The income statement provides three crucial figures for investors:
A company's revenue, or sales, is all the money it makes by selling its products and services.
The company's expenditures, such as supplier costs and employee salaries, are subtracted.
The result is a company's net income expressed as a profit (if a surplus amount is left over) or loss (if its expenses exceed its sales).
Free cash flow is found using the cash flow statement.
The purpose of the cash flow statement statement is to track cash movement. It shows how cash moves through a company over a period of time, such as a quarter or year.
A company’s cash flow statement can be compared to your personal checking account. It doesn’t care about transactions of goods and services being sold or when sales contracts are signed. It only tracks when money is deposited or withdrawn from a company’s bank accounts.
Cash flow statements use cash accounting, not accrual accounting.
The cash flow statement begins with net income as its input before non-cash charges are added back. These charges were accounted for on the income statement but where no cash exchanged hands.
This commonly includes four things:
1) Amortization - The gradual writing off of an intangible asset, similar to paying more interest at the start of a mortgage.
2) Depreciation - The gradual writing off of a tangible asset, such as the value of your car decreasing over time.
3) Stock-based compensation - Compensating employees with stock instead of cash.
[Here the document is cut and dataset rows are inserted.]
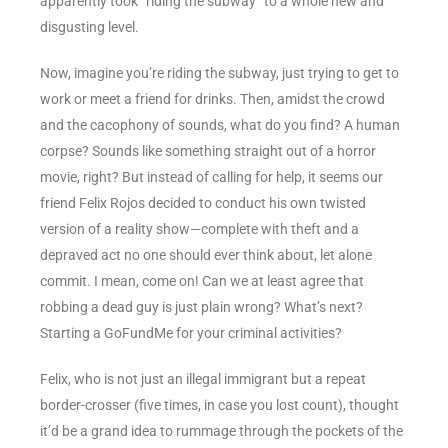
apparently took “riding the subway” to a whole new and
disgusting level.
Now, imagine you’re riding the subway, just trying to get to
work or meet a friend for drinks. Then, amidst the crowd
and the cacophony of sounds, what do you find? A human
corpse? Sounds like something straight out of a horror
movie, right? But instead of calling for help, it seems our
friend Felix Rojos decided to conduct his own twisted
version of a reality show—complete with theft and a
depraved act no one should ever think about, let alone
commit. I mean, come on! Can we at least agree that
robbing a dead guy is just plain wrong? What’s next?
Starting a GoFundMe for your criminal activities?
Felix, who is not just an illegal immigrant but a repeat
border-crosser (five times, in case you lost count), thought
it’d be a grand idea to rummage through the pockets of the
4) Asset impairment - When the market value of an asset is less than previously stated and is written down, such as a company admitting it paid too much for an acquisition.
All of these charges are accounted for on the income statement (though they are not always broken out), but none of them involve cash leaving a company’s bank account.
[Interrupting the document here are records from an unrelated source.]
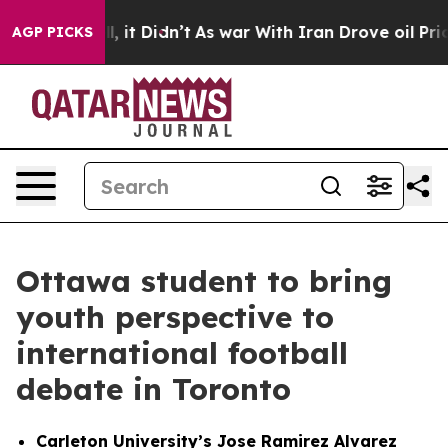
ell, it Didn’t
As war With Iran Drove oil Prices High
AGP PICKS
Ottawa student to bring
youth perspective to
international football
debate in Toronto
Carleton University’s Jose Ramirez Alvarez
Changes in working capital are the next thing that must be accounted for before arriving at operating cash flow. These are the difference between current assets and current liabilities (both from the balance sheet). This can include accounts receivable (e.g., when someone pays for a good or service using credit), inventory that has yet to be sold, or prepaid expenses.
After accounting for non-cash charges and changes in working capital, this gives us operating cash flow. It is the cash generated from normal business operations, similar to net income from the income statement on a cash basis.
Free cash flow results from subtracting capital expenditures (CapEx) from operating cash flow. CapEx are funds a company uses to build new or maintain existing physical assets, such as factories, equipment, and machinery.
In other words, free cash flow measures the amount of cash a business generates (using cash accounting) after subtracting all operating expenses and capital expenditures.